This myth also shows the way man uses animals and plants, to
the detriment of the animals. They hold a council when man has become too
greedy and numerous. The bears decide to try and make bows and arrows, but are
unable to shoot the bow without cutting off their claws. They disband, making
no solution. The deer vow that any man who takes a deer’s life without asking
for forgiveness will suffer rheumatism. The reptiles and snakes and fish make
man dream of them, causing them to be sick. The other animals all get together
and come up with lists of diseases to cause to man, but the plants hearing this
vow to help man. Every plant is supposed to have a cure for some ill if only
man will find it.
“Man’s Dependence on Animals” (Anishinaabe Ojibway)
This starts as a flood myth, which is then shown as the
birth of man and man’s reliance on animals. The spirit-woman is called from the
sky because she contains man within her and she lives on the back of the
turtle. Then, a weasel goes and grabs soil from the bottom of the water which
the spirit-woman spreads around her to create all the land. The animals are
very helpful for man, who would have died numerous times over without the
animals, but man begins to take advantage of the animals. The animals finally
get tired of this, and call together a meeting where they talk it out. But many
of the animals are angry and want to kill man or make him suffer. Dog, however,
feels very loyal and goes to warn man, but wolf sees him sneak off and drags
him back after he’s told man. The animals then want to kill all dogs, but
instead he’s punished by always being subservient to man. The other animals all
disband, speaking different languages from there on.
Hamlet
Hamlet sees the ghost of his father who shows him that Hamlet’s
uncle killed him by pouring poison in his ear. Driven mad by the murder of his
father by his uncle, Claudius, and his uncle’s subsequent marriage to his
mother, Gertrude, Hamlet spends most of the play contemplating the nature of
revenge, how to achieve it and at what cost. It’s only through the accidental killing
of his love interest, Ophelia’s father, that he comes to recognize some of the
problems with revenge when Laertes comes to seek it out. Claudius steers
Laertes in the direction he wants, showing Laertes that Hamlet killed his
father Polonius in his madness. Laertes goes mad with grief too, when his
sister drowns in the river, after having been driven mad by the loss of her
father. Laertes proposes that they fight with foils, the one that he is supposed
to use will be poisoned. Claudius suggests that in case Hamlet wins, he will
also poison a cup of wine that he will give to Hamlet to celebrate his good
fortune in winning the duel. Hamlet takes the poisoned foil and kills Laertes
unknowingly, and Gertrude drinks the win that was supposed to be for Hamlet. Laertes
and Gertrude die, and Hamlet kills Claudius, then himself.
In reading it this time, I was really focused on how the
play utilizes images of nature. The poisons that course throughout the play are
all of natural origin. There are multiple indications of the dividing line
between heaven and earth, and man is considered a natural beast.
I’m interested in the ways nature wins in this play, over
all political and personal considerations.
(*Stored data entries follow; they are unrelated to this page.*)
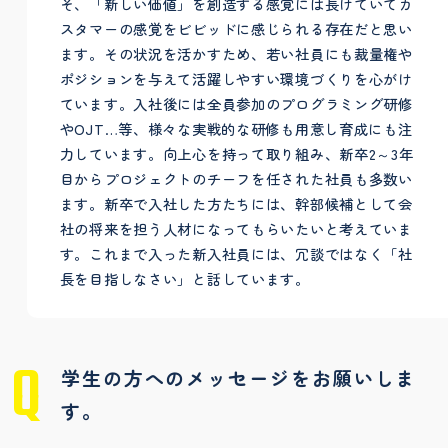
そ、「新しい価値」を創造する感覚には長けていてカ
スタマーの感覚をビビッドに感じられる存在だと思い
ます。その状況を活かすため、若い社員にも裁量権や
ポジションを与えて活躍しやすい環境づくりを心がけ
ています。入社後には全員参加のプログラミング研修
やOJT…等、様々な実戦的な研修も用意し育成にも注
力しています。向上心を持って取り組み、新卒2～3年
目からプロジェクトのチーフを任された社員も多数い
ます。新卒で入社した方たちには、幹部候補として会
社の将来を担う人材になってもらいたいと考えていま
す。これまで入った新入社員には、冗談ではなく「社
長を目指しなさい」と話しています。
学生の方へのメッセージをお願いしま
す。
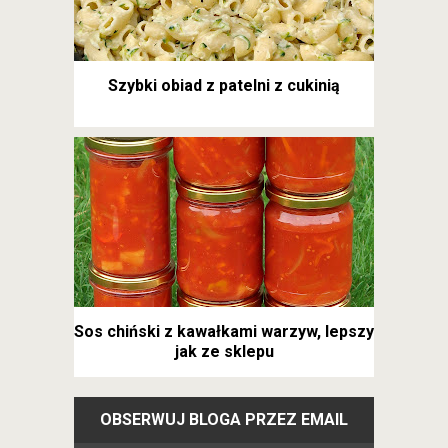
Szybki obiad z patelni z cukinią
Sos chiński z kawałkami warzyw, lepszy
jak ze sklepu
OBSERWUJ BLOGA PRZEZ EMAIL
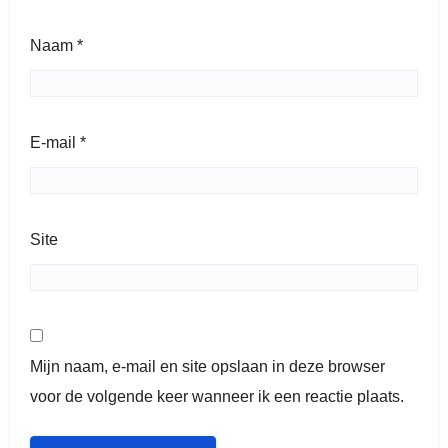
Naam
*
E-mail
*
Site
Mijn naam, e-mail en site opslaan in deze browser
voor de volgende keer wanneer ik een reactie plaats.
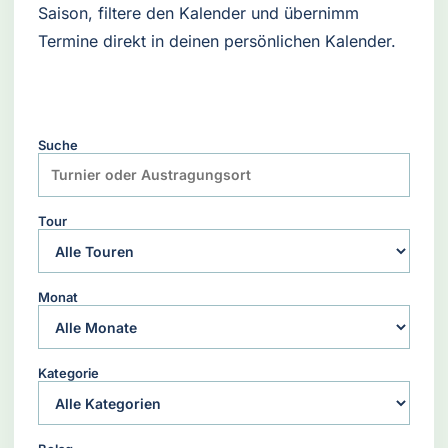
Saison, filtere den Kalender und übernimm
Termine direkt in deinen persönlichen Kalender.
Suche
Tour
Monat
Kategorie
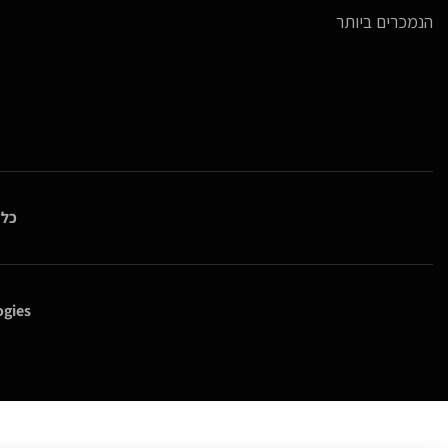
הנמכרים ביותר
כל 
gies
No particular religion plays much of
a role (although there is a fish-monger reference) but heaven, God and other
religious motifs are mentioned or called upon.
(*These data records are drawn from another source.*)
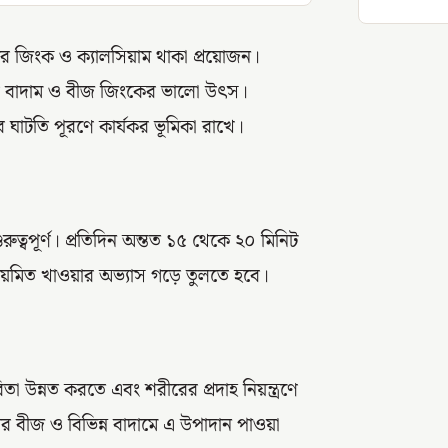
ারে জিংক ও ক্যালসিয়াম থাকা প্রয়োজন।
ধরনের বাদাম ও বীজ জিংকের ভালো উৎস।
র ঘাটতি পূরণে কার্যকর ভূমিকা রাখে।
ুত্বপূর্ণ। প্রতিদিন অন্তত ১৫ থেকে ২০ মিনিট
 নিয়মিত খাওয়ার অভ্যাস গড়ে তুলতে হবে।
রিতা উন্নত করতে এবং শরীরের প্রদাহ নিয়ন্ত্রণে
ুখীর বীজ ও বিভিন্ন বাদামে এ উপাদান পাওয়া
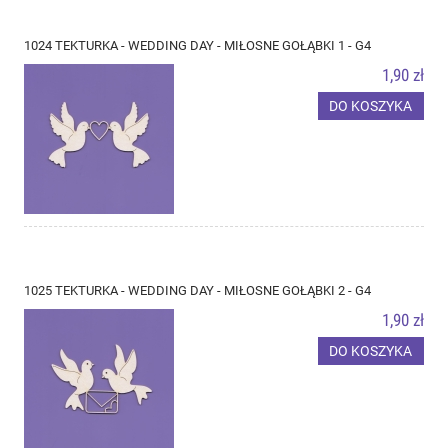
1024 TEKTURKA - WEDDING DAY - MIŁOSNE GOŁĄBKI 1 - G4
1,90 zł
DO KOSZYKA
1025 TEKTURKA - WEDDING DAY - MIŁOSNE GOŁĄBKI 2 - G4
1,90 zł
DO KOSZYKA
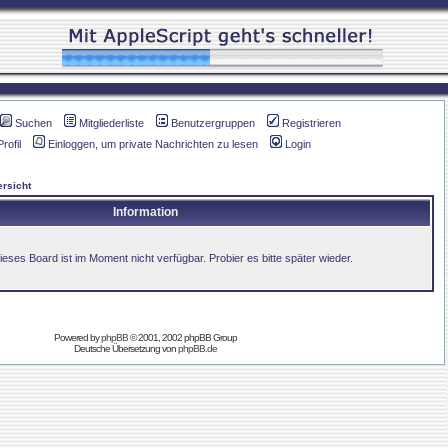
Suchen
Mitgliederliste
Benutzergruppen
Registrieren
Profil
Einloggen, um private Nachrichten zu lesen
Login
rsicht
Information
ieses Board ist im Moment nicht verfügbar. Probier es bitte später wieder.
Powered by
phpBB
© 2001, 2002 phpBB Group
Deutsche Übersetzung von
phpBB.de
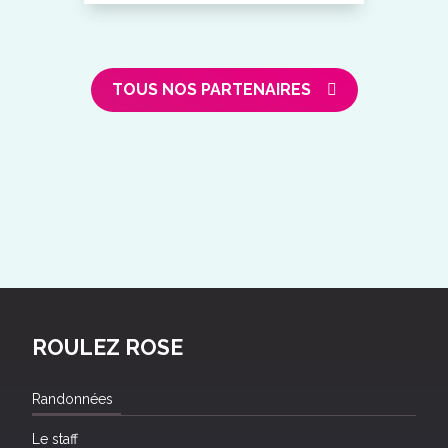
TOUS NOS PARTENAIRES
ROULEZ ROSE
Randonnées
Le staff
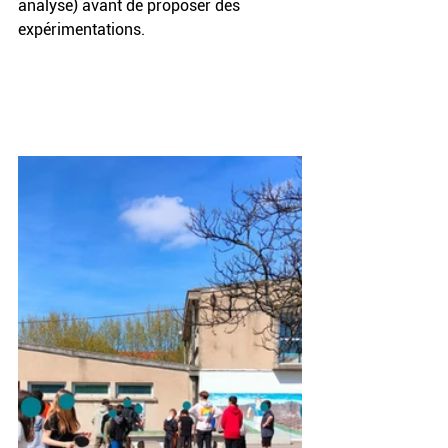
analyse) avant de proposer des 
expérimentations.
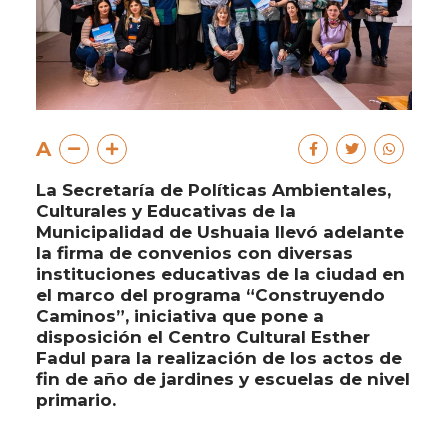
A
La Secretaría de Políticas Ambientales,
Culturales y Educativas de la
Municipalidad de Ushuaia llevó adelante
la firma de convenios con diversas
instituciones educativas de la ciudad en
el marco del programa “Construyendo
Caminos”, iniciativa que pone a
disposición el Centro Cultural Esther
Fadul para la realización de los actos de
fin de año de jardines y escuelas de nivel
primario.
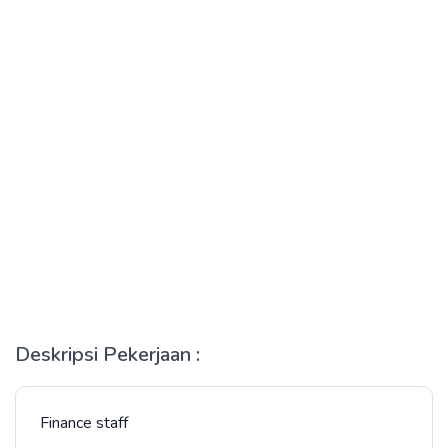
Deskripsi Pekerjaan :
Finance staff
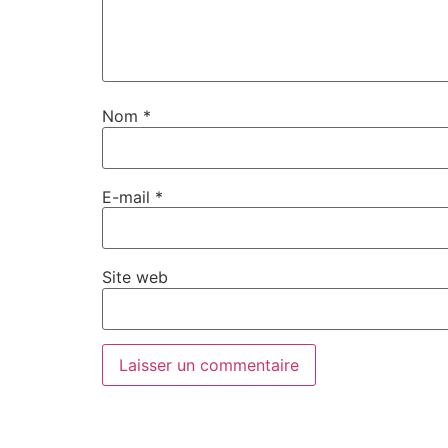
Nom
*
E-mail
*
Site web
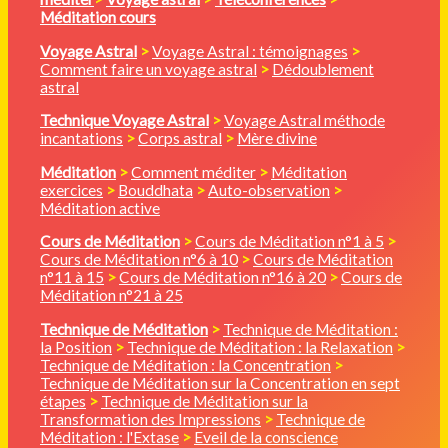
Méditation cours
Voyage Astral
>
Voyage Astral : témoignages
>
Comment faire un voyage astral
>
Dédoublement
astral
Technique Voyage Astral
>
Voyage Astral méthode
incantations
>
Corps astral
>
Mère divine
Méditation
>
Comment méditer
>
Méditation
exercices
>
Bouddhata
>
Auto-observation
>
Méditation active
Cours de Méditation
>
Cours de Méditation n°1 à 5
>
Cours de Méditation n°6 à 10
>
Cours de Méditation
n°11 à 15
>
Cours de Méditation n°16 à 20
>
Cours de
Méditation n°21 à 25
Technique de Méditation
>
Technique de Méditation :
la Position
>
Technique de Méditation : la Relaxation
>
Technique de Méditation : la Concentration
>
Technique de Méditation sur la Concentration en sept
étapes
>
Technique de Méditation sur la
Transformation des Impressions
>
Technique de
Méditation : l'Extase
>
Eveil de la conscience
There’s something interesting in the ghost too, if we consider this a play of natural/unnatural dichotomies. Does the ghost count as a natural occurrence? Or is he a manifestation of Hamlet’s rage and mourning? The old question about whether the ghost is real or not seems particularly relevant here. There’s a lot of talk about “matter” and “stuff” in the play… does the ghost have a material presence?